Postprocess the output device buffer to retrieve the inference output.

Removed Safety C++ APIs and Replacements#

Warning

The following Safety C++ APIs have been removed in TensorRT 10.x. The naming pattern follows the general TensorRT migration from binding-based APIs to name-based (tensor) APIs. Update your code to use the replacements listed below.

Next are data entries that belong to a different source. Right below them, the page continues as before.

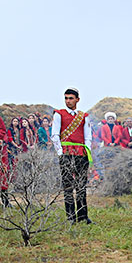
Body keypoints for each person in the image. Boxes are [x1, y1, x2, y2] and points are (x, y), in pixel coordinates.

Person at [49, 88, 93, 224]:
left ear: (77, 100)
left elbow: (88, 136)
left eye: (71, 98)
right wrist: (60, 153)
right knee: (68, 186)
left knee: (81, 185)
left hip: (81, 153)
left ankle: (82, 216)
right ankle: (70, 217)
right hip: (66, 153)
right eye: (66, 98)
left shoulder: (83, 116)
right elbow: (55, 135)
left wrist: (88, 152)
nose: (68, 101)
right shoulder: (59, 114)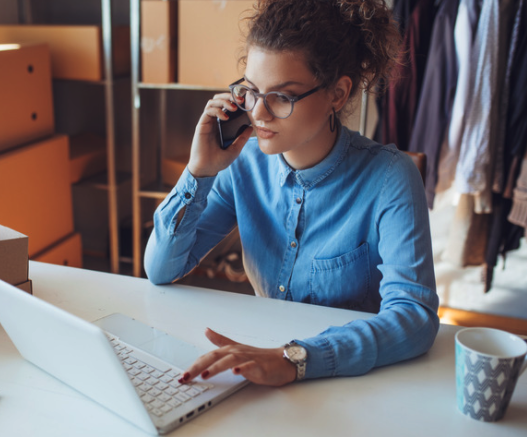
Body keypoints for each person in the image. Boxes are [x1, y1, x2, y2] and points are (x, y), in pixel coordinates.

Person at [144, 0, 440, 386]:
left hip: (352, 382)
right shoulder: (242, 164)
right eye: (251, 91)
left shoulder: (391, 178)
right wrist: (198, 171)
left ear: (337, 93)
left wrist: (294, 360)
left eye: (282, 97)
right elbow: (162, 269)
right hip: (260, 367)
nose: (259, 114)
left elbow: (414, 317)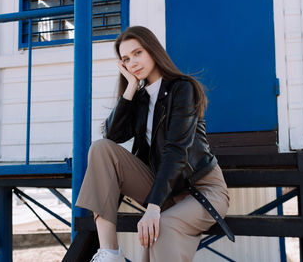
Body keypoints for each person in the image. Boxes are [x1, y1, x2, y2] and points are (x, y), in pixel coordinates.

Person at [75, 26, 230, 262]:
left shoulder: (182, 89)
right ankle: (110, 252)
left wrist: (153, 207)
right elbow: (112, 136)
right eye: (126, 59)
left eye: (138, 53)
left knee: (161, 227)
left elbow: (176, 151)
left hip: (200, 189)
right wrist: (129, 88)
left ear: (152, 51)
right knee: (100, 148)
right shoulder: (140, 99)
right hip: (163, 186)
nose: (133, 62)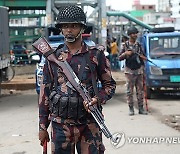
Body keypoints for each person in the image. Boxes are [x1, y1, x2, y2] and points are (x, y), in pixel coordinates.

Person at [38, 5, 116, 154]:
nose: (69, 30)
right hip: (60, 125)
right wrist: (42, 127)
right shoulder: (53, 58)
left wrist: (97, 99)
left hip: (89, 124)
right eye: (65, 26)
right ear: (60, 29)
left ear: (82, 28)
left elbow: (109, 85)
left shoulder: (95, 55)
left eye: (73, 26)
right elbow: (45, 94)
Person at [119, 26, 147, 116]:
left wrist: (143, 62)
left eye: (136, 33)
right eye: (134, 33)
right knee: (129, 91)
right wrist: (125, 54)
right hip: (129, 71)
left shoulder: (139, 45)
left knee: (140, 91)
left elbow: (144, 57)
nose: (135, 35)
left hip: (139, 71)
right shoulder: (125, 45)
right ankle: (131, 108)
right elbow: (119, 58)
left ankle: (141, 108)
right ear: (130, 35)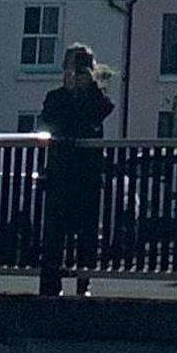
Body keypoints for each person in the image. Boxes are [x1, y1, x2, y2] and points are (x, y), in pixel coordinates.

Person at [38, 49, 114, 298]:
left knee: (87, 233)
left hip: (88, 175)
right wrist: (70, 92)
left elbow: (102, 111)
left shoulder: (96, 98)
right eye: (72, 68)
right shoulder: (55, 98)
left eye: (83, 69)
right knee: (54, 233)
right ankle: (51, 286)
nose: (76, 74)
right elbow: (48, 121)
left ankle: (84, 283)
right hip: (61, 172)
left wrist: (88, 88)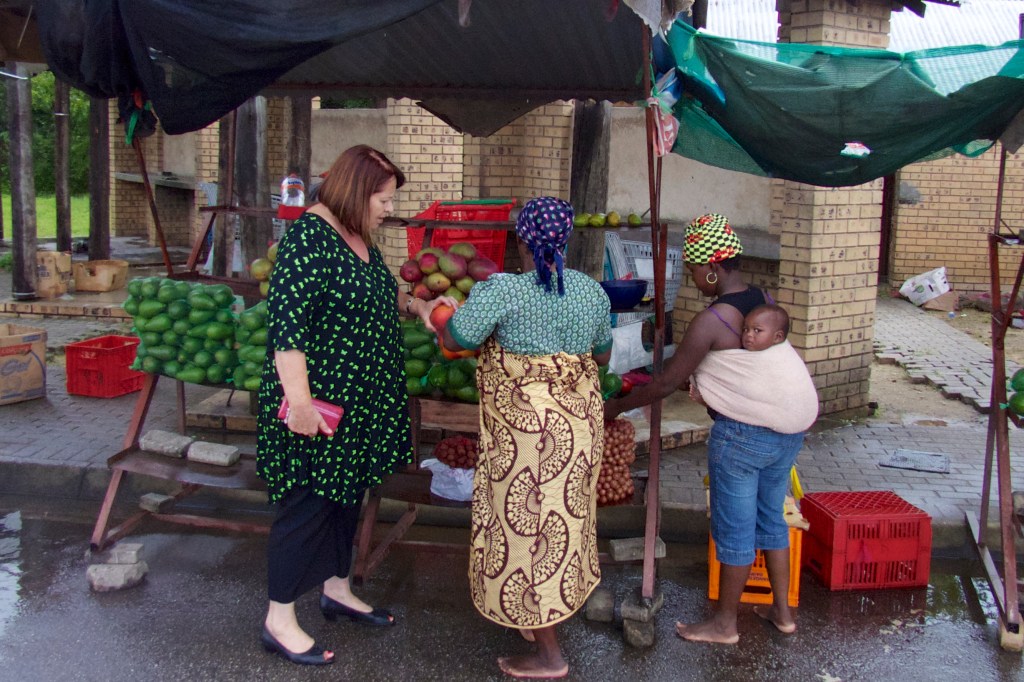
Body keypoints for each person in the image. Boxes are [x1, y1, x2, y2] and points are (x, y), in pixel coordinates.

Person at [256, 144, 454, 666]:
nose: (389, 208)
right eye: (382, 199)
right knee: (307, 505)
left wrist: (416, 305)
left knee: (347, 496)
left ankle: (336, 589)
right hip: (320, 405)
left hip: (362, 402)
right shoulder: (307, 239)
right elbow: (287, 328)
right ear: (354, 190)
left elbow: (376, 289)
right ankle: (278, 620)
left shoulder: (356, 236)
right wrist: (298, 402)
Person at [605, 213, 815, 645]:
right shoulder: (763, 301)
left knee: (735, 529)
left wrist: (616, 408)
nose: (693, 280)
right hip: (789, 431)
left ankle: (724, 625)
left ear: (713, 270)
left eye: (696, 272)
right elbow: (743, 367)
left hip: (745, 436)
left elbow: (663, 382)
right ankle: (783, 613)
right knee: (770, 520)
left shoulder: (712, 320)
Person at [439, 196, 613, 679]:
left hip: (528, 438)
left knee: (528, 533)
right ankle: (537, 620)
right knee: (566, 525)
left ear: (520, 239)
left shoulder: (502, 292)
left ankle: (549, 655)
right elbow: (600, 357)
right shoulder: (590, 292)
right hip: (577, 433)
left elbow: (456, 340)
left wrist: (441, 311)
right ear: (567, 239)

safe::ICudaEngine::bindingIsInput(): safe::ICudaEngine::tensorIOMode()
safe::ICudaEngine::getBindingBytesPerComponent(): safe::ICudaEngine::getTensorBytesPerComponent()
safe::ICudaEngine::getBindingComponentsPerElement(): safe::ICudaEngine::getTensorComponentsPerElement()
safe::ICudaEngine::getBindingDataType(): safe::ICudaEngine::getTensorDataType()
safe::ICudaEngine::getBindingDimensions(): safe::ICudaEngine::getTensorShape()
safe::ICudaEngine::getBindingIndex(): safe::name-based methods
safe::ICudaEngine::getBindingName(): safe::name-based methods
safe::ICudaEngine::getBindingVectorizedDim(): safe::ICudaEngine::getTensorVectorizedDim()
safe::ICudaEngine::getNbBindings(): safe::ICudaEngine::getNbIOTensors()
safe::ICudaEngine::getTensorFormat(): safe::ICudaEngine::getBindingFormat()